Beyond public life, friends remember Fabozzi as warm, theatrical, funny, and deeply caring — someone whose Seventh Street apartment was filled with art, music, newspaper clippings, and stories from decades of downtown life. 

Sam Shipman, Barnett's nephew, recalled how Fabozzi remained close with the family after Glenn's death. 

"When I came out as gay my senior year of high school, that same week Albert mailed me the gay-themed box set of 'Tales of the City' with a note saying how proud he was of me," Shipman said. "Soon after, he hosted me for a weekend in the city, touring me around gay historic sites and talking up all the beautiful experiences that awaited me as a gay man."

Shipman and his brother later attended NYU, where Fabozzi became a steady and comforting presence.

"We both have memories of arriving at an apartment smelling of delicious Italian cooking and being greeted by music and a singing/dancing Albert," Shipman said, noting that Cass Elliot's "Make Your Own Kind of Music" and k.d. lang's "Constant Craving" were among his favorites. 

"He was always a young soul," Shipman said. 

I'll personally miss spending time in Albert’s art-filled apartment listening to stories about old New York, brushes with famous people and his thoughts on the changing neighborhood around him. 

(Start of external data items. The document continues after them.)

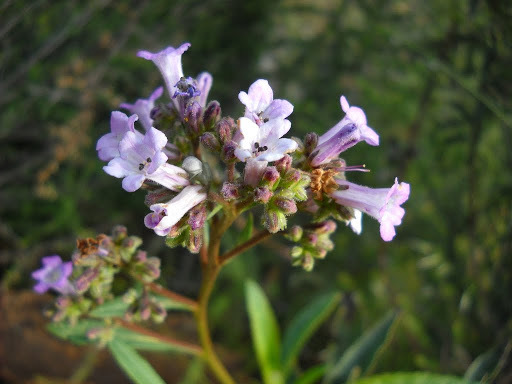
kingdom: Plantae
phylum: Tracheophyta
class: Magnoliopsida
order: Boraginales
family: Namaceae
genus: Eriodictyon
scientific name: Eriodictyon californicum
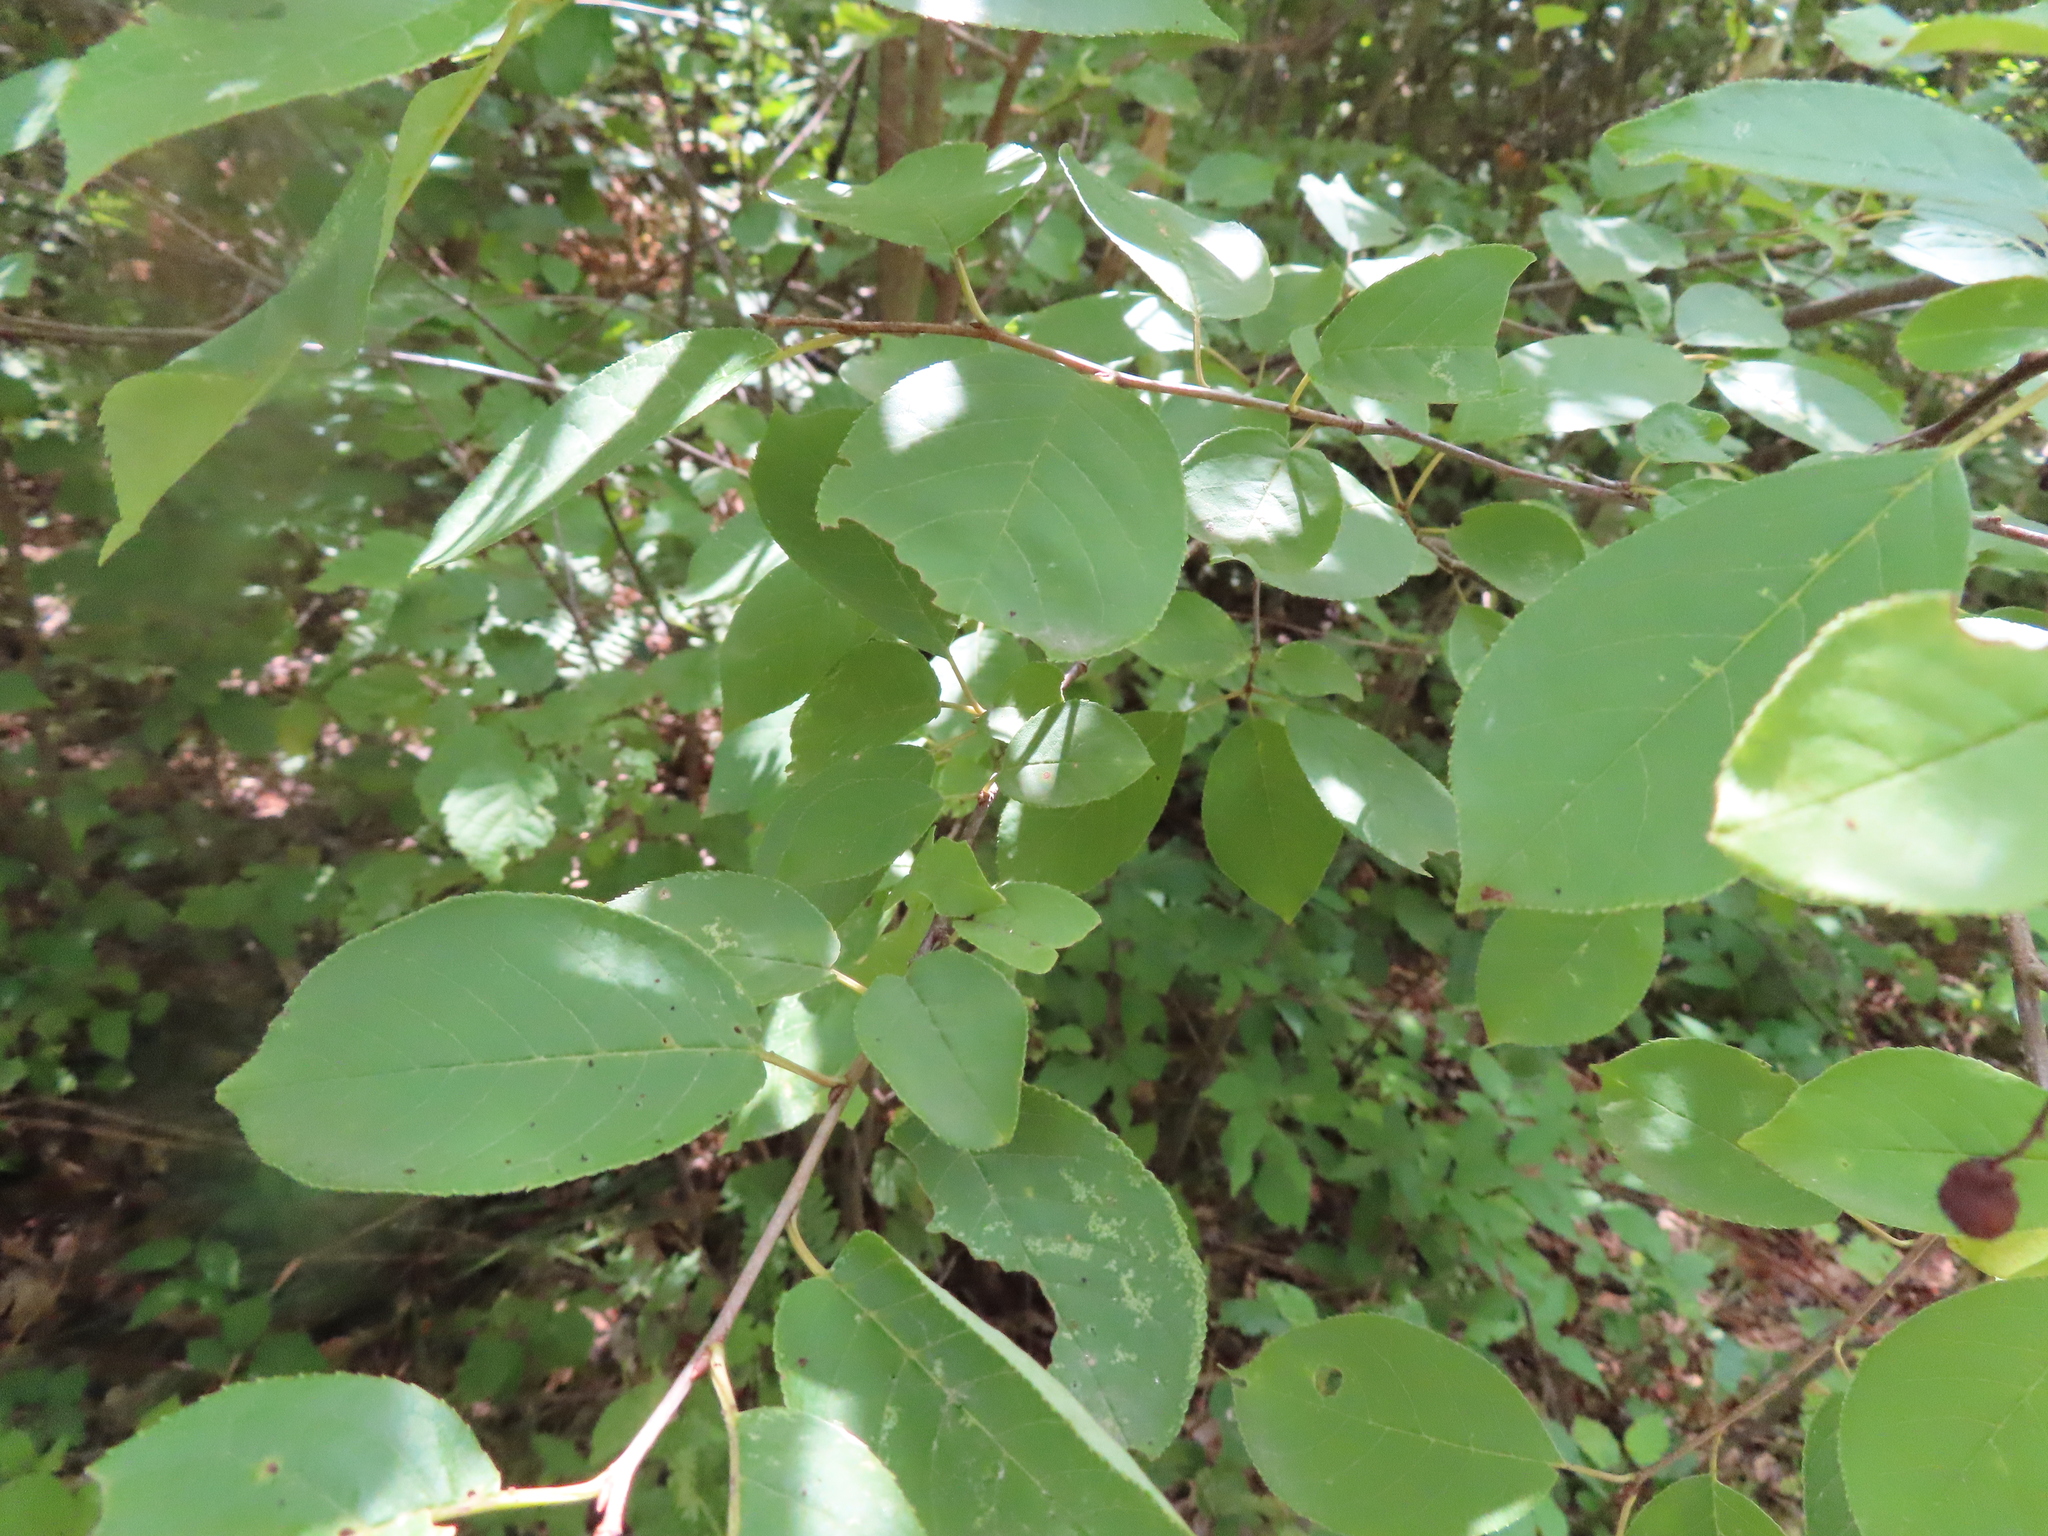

He cared deeply about preserving the memory of Glenn and the many people lost during the AIDS crisis, and he became part of the fabric of this community in the process. 

And when the lights go on again at the Tompkins holiday tree in December, many people will surely be thinking of Albert, too.
------ 

And the celebration of Albert’s life — titled "Thank you, bless you, we celebrate you, Albert Fabozzi!" — will be held on Saturday, May 16, at 11 a.m. at the holiday tree in Tompkins Square Park. 

Attendees are encouraged to bring flowers to help encircle the base of Albert and Glenn's tree with what organizers are calling a "bouquet bed." Coffee and cookies will be provided by Veselka and C&B Cafe.